• Extracted entries:

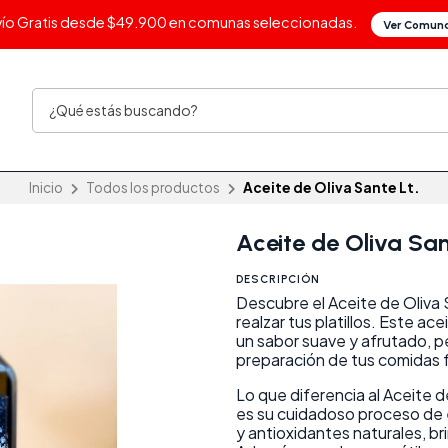
vío Gratis desde $49.900 en comunas seleccionadas.
Ver Comun
Inicio
Todos los productos
Aceite de Oliva Sante Lt.
Aceite de Oliva San
DESCRIPCIÓN
Descubre el Aceite de Oliva 
realzar tus platillos. Este ac
un sabor suave y afrutado, p
preparación de tus comidas f
Lo que diferencia al Aceite 
es su cuidadoso proceso de e
y antioxidantes naturales, b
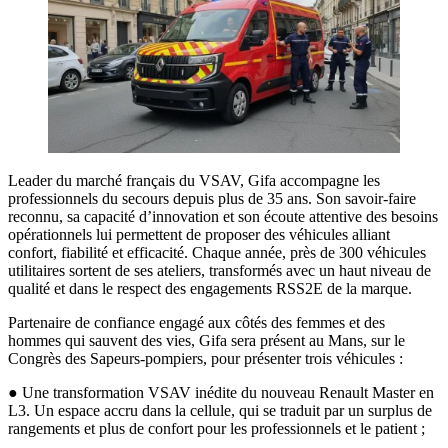
Leader du marché français du VSAV, Gifa accompagne les
professionnels du secours depuis plus de 35 ans. Son savoir-faire
reconnu, sa capacité d’innovation et son écoute attentive des besoins
opérationnels lui permettent de proposer des véhicules alliant
confort, fiabilité et efficacité. Chaque année, près de 300 véhicules
utilitaires sortent de ses ateliers, transformés avec un haut niveau de
qualité et dans le respect des engagements RSS2E de la marque.
Partenaire de confiance engagé aux côtés des femmes et des
hommes qui sauvent des vies, Gifa sera présent au Mans, sur le
Congrès des Sapeurs-pompiers, pour présenter trois véhicules :
● Une transformation VSAV inédite du nouveau Renault Master en
L3. Un espace accru dans la cellule, qui se traduit par un surplus de
rangements et plus de confort pour les professionnels et le patient ;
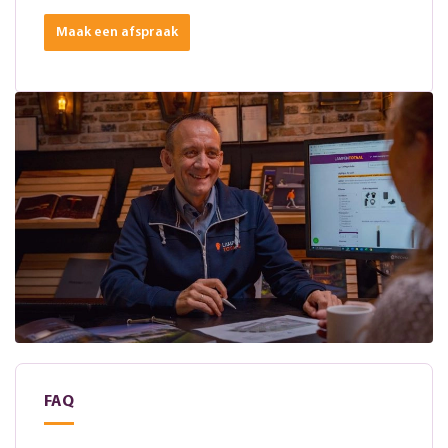
Maak een afspraak
FAQ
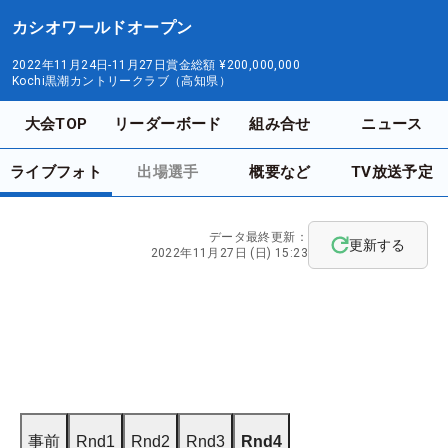
カシオワールドオープン
2022年11月24日-11月27日
賞金総額
¥200,000,000
Kochi黒潮カントリークラブ（高知県）
大会TOP
リーダーボード
組み合せ
ニュース
ライブフォト
出場選手
概要など
TV放送予定
データ最終更新：
更新する
2022年11月27日 (日) 15:23
事前
Rnd1
Rnd2
Rnd3
Rnd4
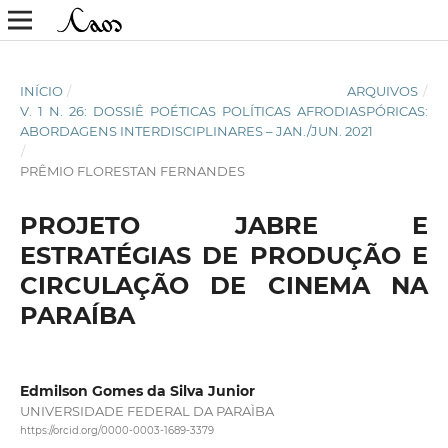
INÍCIO
/
ARQUIVOS
/
V. 1 N. 26: DOSSIÊ POÉTICAS POLÍTICAS AFRODIASPÓRICAS:
ABORDAGENS INTERDISCIPLINARES – JAN./JUN. 2021
/
PRÊMIO FLORESTAN FERNANDES
PROJETO JABRE E
ESTRATÉGIAS DE PRODUÇÃO E
CIRCULAÇÃO DE CINEMA NA
PARAÍBA
Edmilson Gomes da Silva Junior
UNIVERSIDADE FEDERAL DA PARAÌBA
https://orcid.org/0000-0003-1689-3379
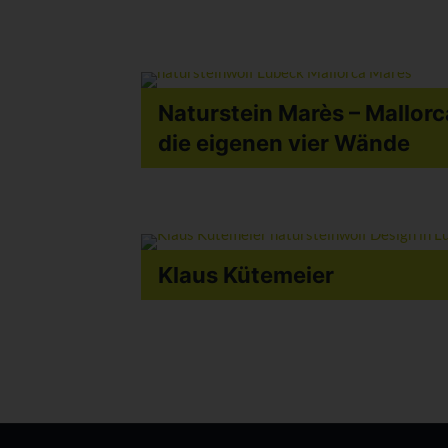
Naturstein Marès – Mallorc
die eigenen vier Wände
Klaus Kütemeier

• Task: Everything above from the line with "Todos los productos" through the line with "professionnels du secours" should be retyped exactly, and nothing else; omit pictures.

• Task result:
Todos los productos
Aceite de Oliva Sante Lt.
Aceite de Oliva San
DESCRIPCIÓN
Descubre el Aceite de Oliva 
realzar tus platillos. Este ac
un sabor suave y afrutado, p
preparación de tus comidas f
Lo que diferencia al Aceite 
es su cuidadoso proceso de e
y antioxidantes naturales, b
Leader du marché français du VSAV, Gifa accompagne les
professionnels du secours depuis plus de 35 ans. Son savoir-faire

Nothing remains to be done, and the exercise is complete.